What’s next? In the immediate future, a lunch in Paris on Wednesday July 19, at the Elysée Palace, where Renaud Muselier and Laurent Wauquiez will share a meal with Emmanuel Macron, Sports Minister Amélie Oudéa-Castera, David Lappartient and Marie-Améie Le Fur, President of the CPSF. On the menu: the Winter Games.

Secondly, “joint work” will be carried out over the coming weeks, with all the relevant government departments. The aim is to identify the strengths of the French bid, and then to “collectively reach a decision by mid-September 2023, following broad consultation.”

In the event that the project is pursued – still uncertain at this stage, but largely credible – it will be up to the CNOSF to express to the IOC its wish to begin the dialogue phase. A formal bid project will then be submitted to the CNOSF and CPSF before the end of September, before being forwarded to the IOC’s Winter Games Host Commission.

At the end of this process, explains the press release, it will be up to the IOC Executive Board to decide to open a targeted dialogue with some of the candidates, probably at its December 2023 meeting. This dialogue can only take place once the bid has been examined and supported by the French government.”

Can France win the bid?

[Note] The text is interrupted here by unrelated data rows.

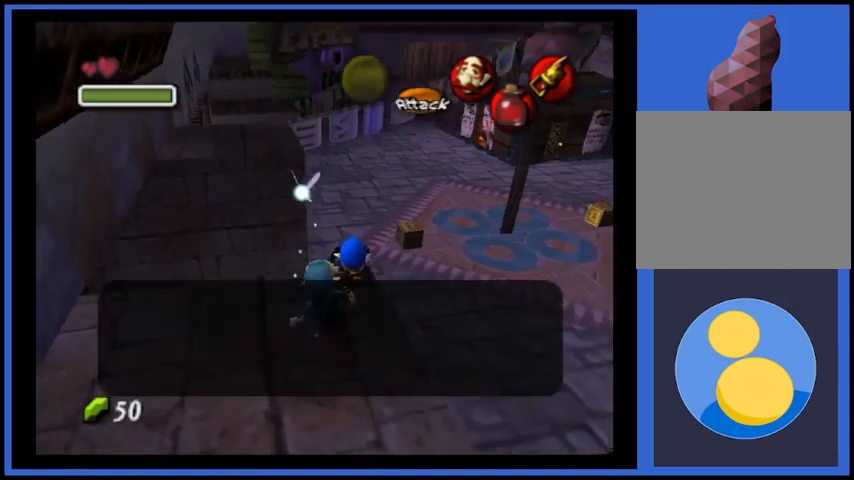
{"buttons": [], "left_stick": "right", "right_stick": "center", "events": [[125, "A", "down"], [125, "left_stick", "right"], [250, "A", "up"], [333, "A", "down"], [417, "A", "up"]]}
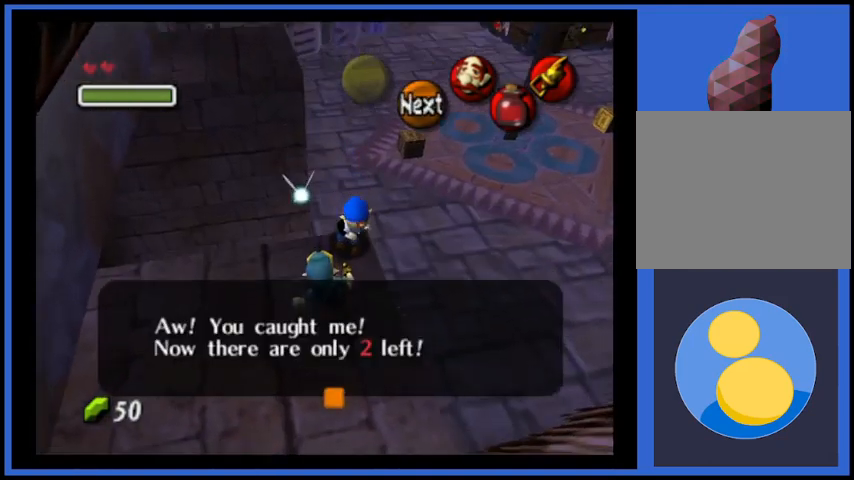
{"buttons": [], "left_stick": "right", "right_stick": "center", "events": [[251, "A", "down"], [376, "A", "up"]]}
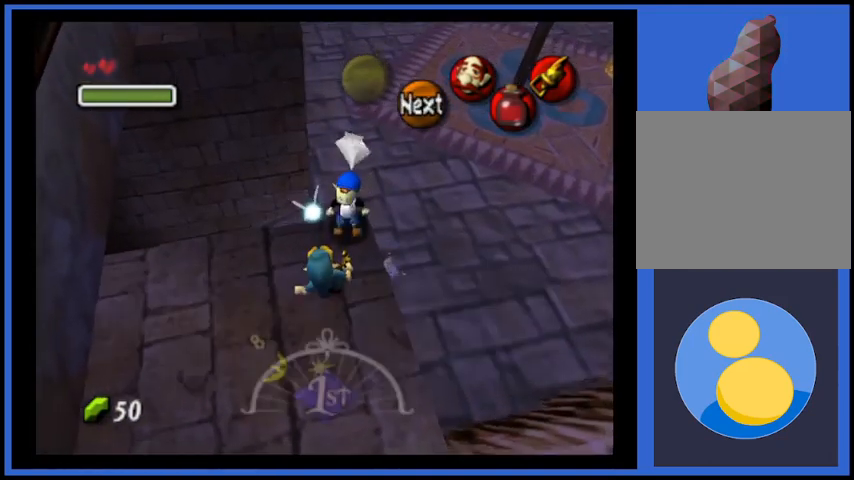
{"buttons": [], "left_stick": "right", "right_stick": "center", "events": [[41, "A", "down"], [125, "A", "up"], [125, "left_stick", "center"], [208, "left_stick", "right"]]}
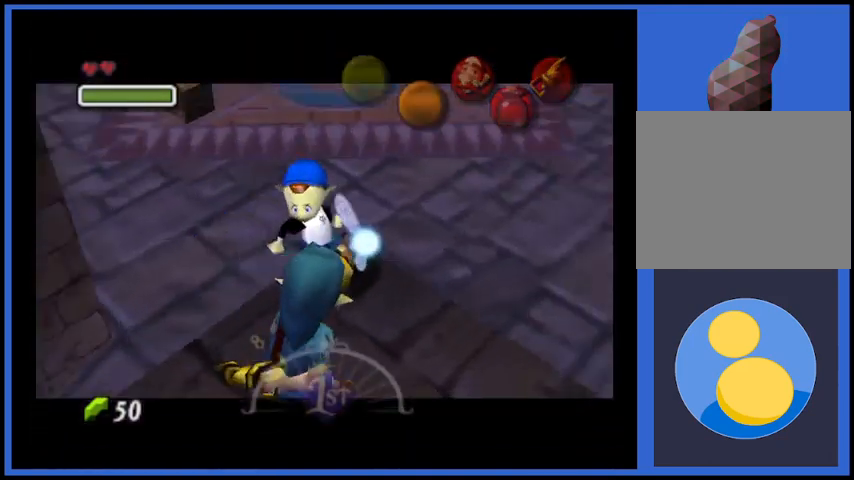
{"buttons": [], "left_stick": "center", "right_stick": "center", "events": [[167, "left_stick", "center"], [334, "X", "down"], [459, "X", "up"]]}
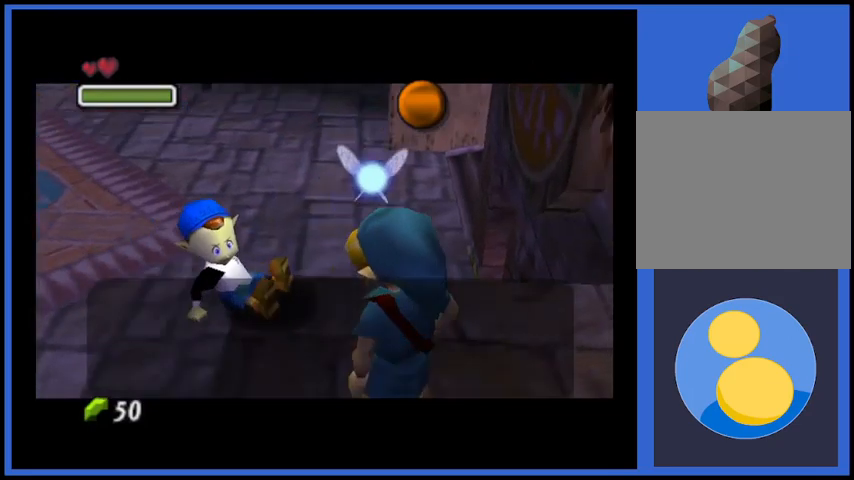
{"buttons": [], "left_stick": "center", "right_stick": "center", "events": [[41, "X", "down"], [125, "X", "up"], [208, "X", "down"], [292, "X", "up"], [375, "X", "down"], [459, "X", "up"]]}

In a denser landscape, the answer would have been negative. The two French regions, long rivals on this issue, have been slow to come together. They have a long way to go.

But the successive withdrawals of the Pyrenees/Barcelona and Vancouver, followed by Sapporo’s prolonged – and doubtless definitive – pause, and finally Salt Lake City’s wish to bid for the 2034 edition, have had the effect of seriously lightening the scene.

In recent months, Sweden and then Switzerland have expressed their desire to try their luck. Both countries have entered the dialogue phase. But, like the French project, they started late and have little time to complete their file with all the necessary guarantees. The “shooting window”, to borrow a phrase from Laurent Wauquiez, remains wide open.

The two politicians already see themselves as serious contenders for victory. “Our objective is to embody this turning point in the spirit of Olympism, asserts Laurent Wauquiez, President of the Auvergne-Rhône-Alpes region. We want to create the first sustainable Winter Games. Anchored in the regions, turning the page on gigantism.” This is not a new idea, in fact it is shared by all the candidates.

We can propose a new carbon-neutral model for the Winter Olympics as early as 2030,” says Renaud Muselier, President of the PACA region.

A double coup for France? Winter in 2030 after summer in 2024? Just yesterday, the idea would have made people smile. Today, it should be taken very seriously.